You ever walk down a boulevard where the rain slicks the pavement like oil and the neon signs bleed their colors into puddles, painting reflections of another world? That’s my city, the Cursed Apple. I’m just an old joe, or so they think. But when you’ve seen centuries pass, watched empires rise and fall like bad magic tricks, you start to notice things. Like how seamlessly humanity’s learned to share their streets with us ‘supes’.
Take last night, for instance. I passed a mummy—actual ancient Egyptian wrap-job and all—arguing a parking ticket with a meter maid. He was waving his bandaged hands, muttering about ‘unreasonable ordinances’, looking more put out than a stockbroker who just lost his lucky tie. And nobody batted an eye. Not even me, and I’ve been around long enough to remember when humans burned us at stakes for looking cross-eyed at a chicken.

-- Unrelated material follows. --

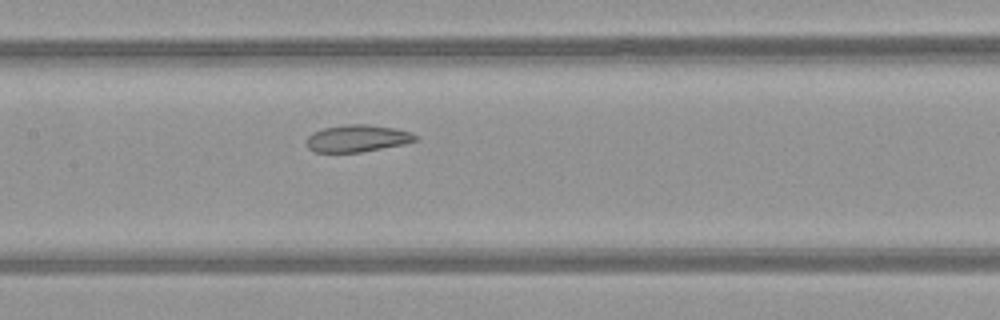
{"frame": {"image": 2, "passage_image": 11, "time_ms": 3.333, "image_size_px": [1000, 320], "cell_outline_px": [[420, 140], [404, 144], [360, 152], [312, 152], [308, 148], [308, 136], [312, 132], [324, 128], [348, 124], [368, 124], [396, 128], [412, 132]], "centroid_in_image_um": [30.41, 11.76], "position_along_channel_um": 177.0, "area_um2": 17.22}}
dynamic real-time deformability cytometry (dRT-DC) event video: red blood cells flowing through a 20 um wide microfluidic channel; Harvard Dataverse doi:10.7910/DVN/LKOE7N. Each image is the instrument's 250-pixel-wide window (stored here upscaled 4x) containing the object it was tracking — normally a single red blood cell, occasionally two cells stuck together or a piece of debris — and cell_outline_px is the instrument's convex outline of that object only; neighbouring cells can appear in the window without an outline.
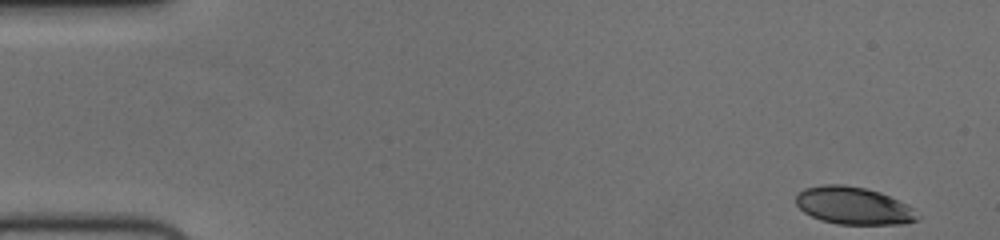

It’s strange, this dance between the mundane and the monstrous. The Claw Union werewolves running construction crews alongside human contractors, witches setting up hex-stalls next to hot dog vendors… You’d think it’d be chaos. But here in the Apple? It’s just another Tuesday. Maybe that’s why they call me The Drifter—I keep moving through these streets where the shadows whisper secrets older than time itself, watching as humanity keeps stumbling into our world, one parking ticket at a time.